** SUPPLIED DATA **
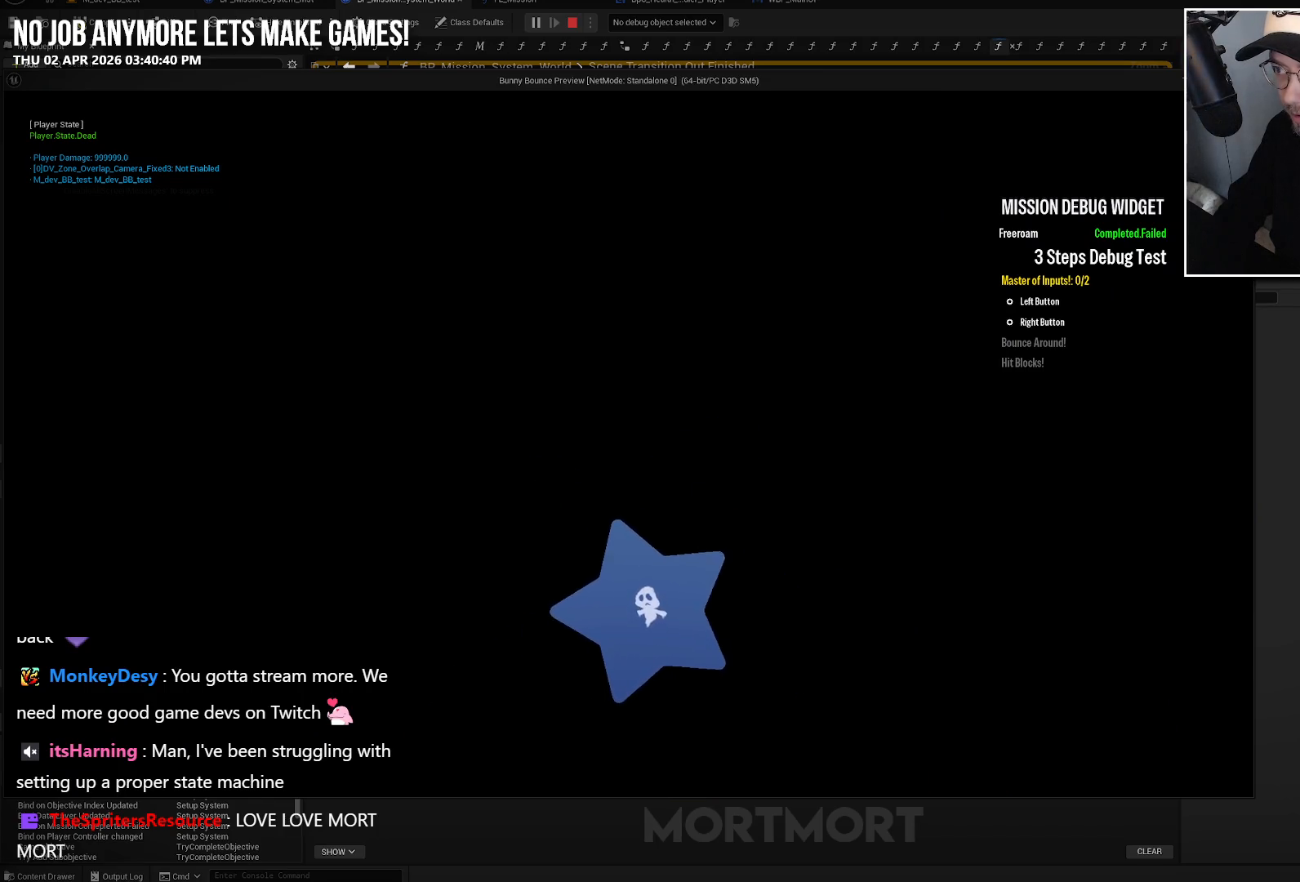
{"buttons": [], "left_stick": "center", "right_stick": "center", "events": []}
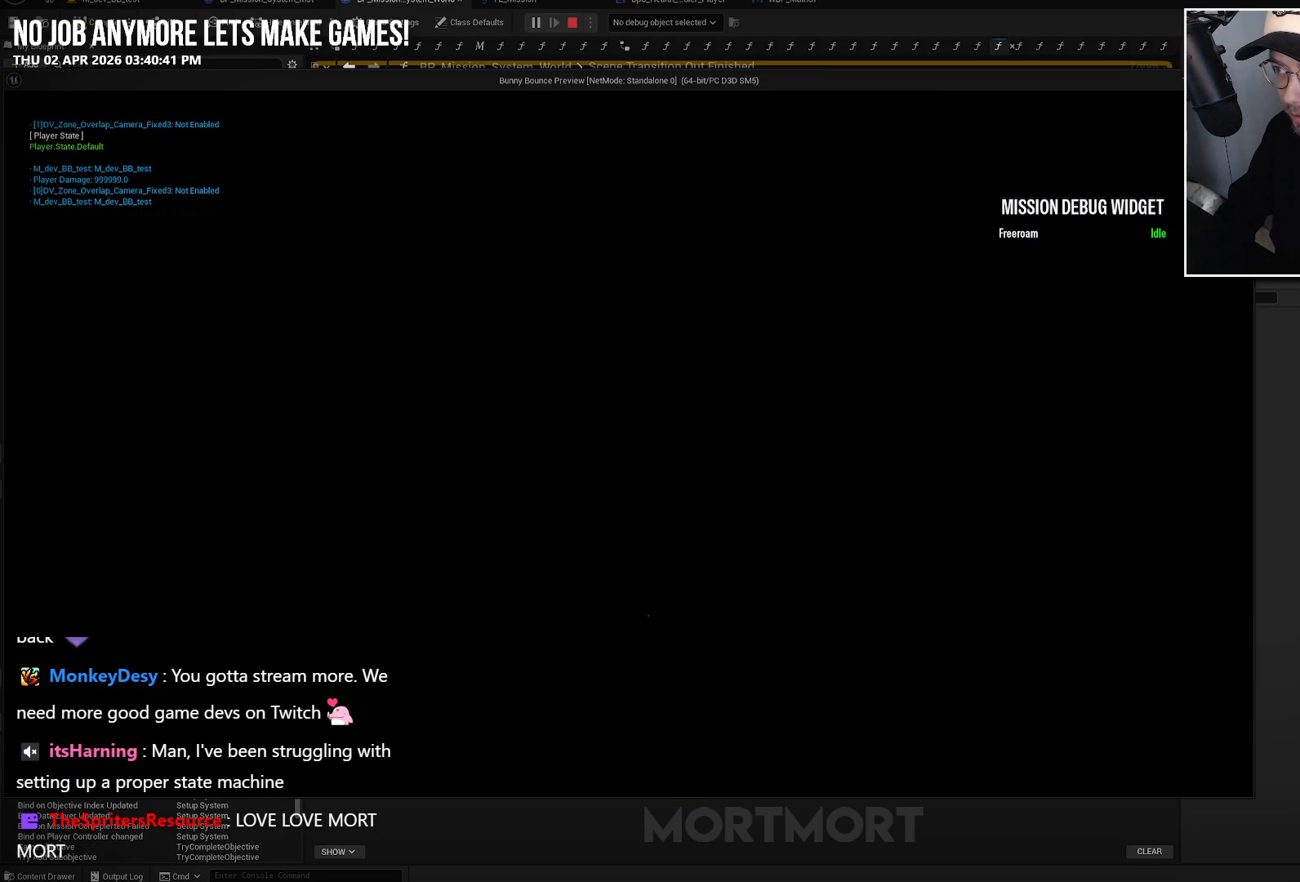
{"buttons": [], "left_stick": "center", "right_stick": "center", "events": []}
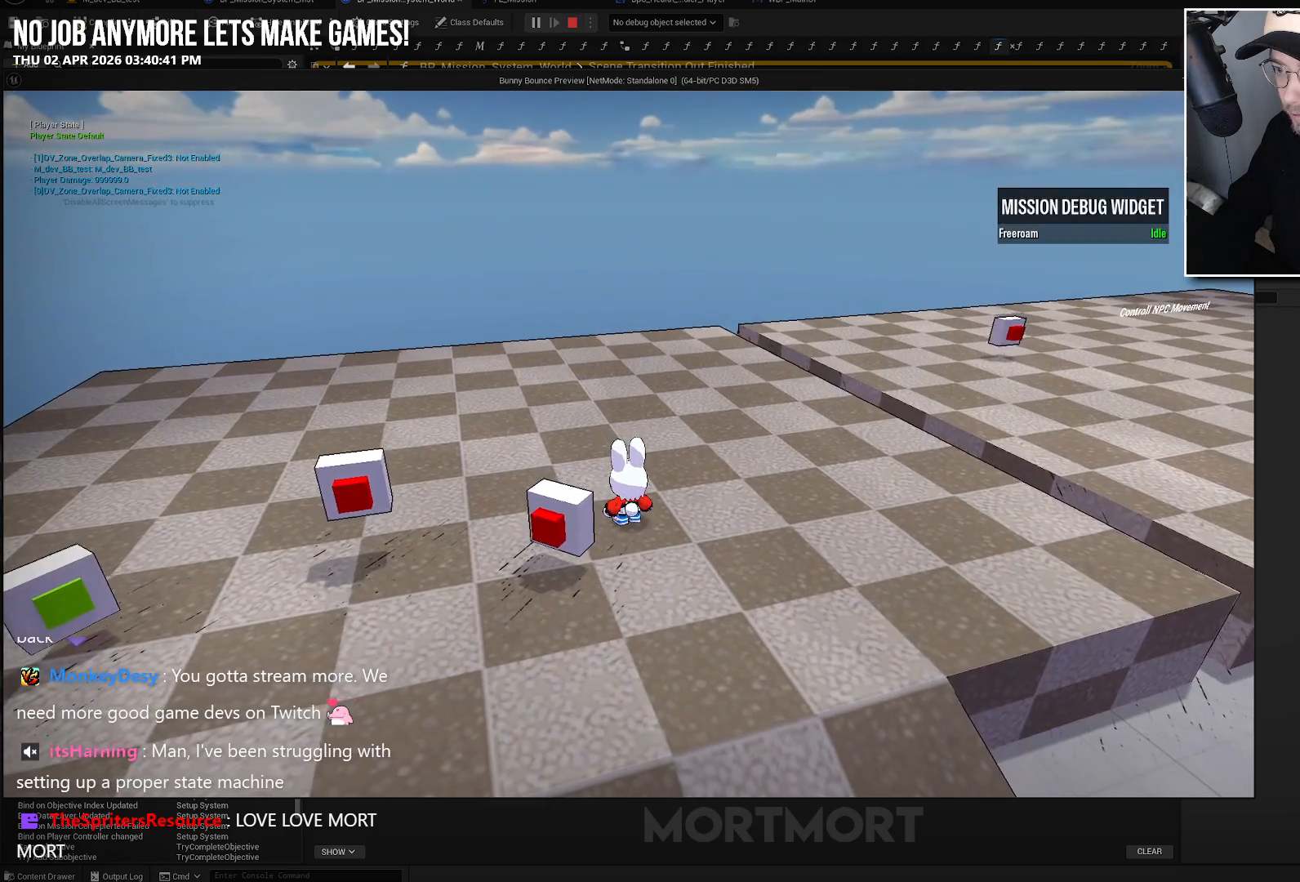
{"buttons": [], "left_stick": "center", "right_stick": "center", "events": []}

** PROBLEM REQUIREMENTS **
In the copy you write, the data above must appear exactly, with no pictures.

** EXERCISE RESULT **
{"buttons": [], "left_stick": "center", "right_stick": "center", "events": []}
{"buttons": [], "left_stick": "center", "right_stick": "center", "events": []}
{"buttons": [], "left_stick": "center", "right_stick": "center", "events": []}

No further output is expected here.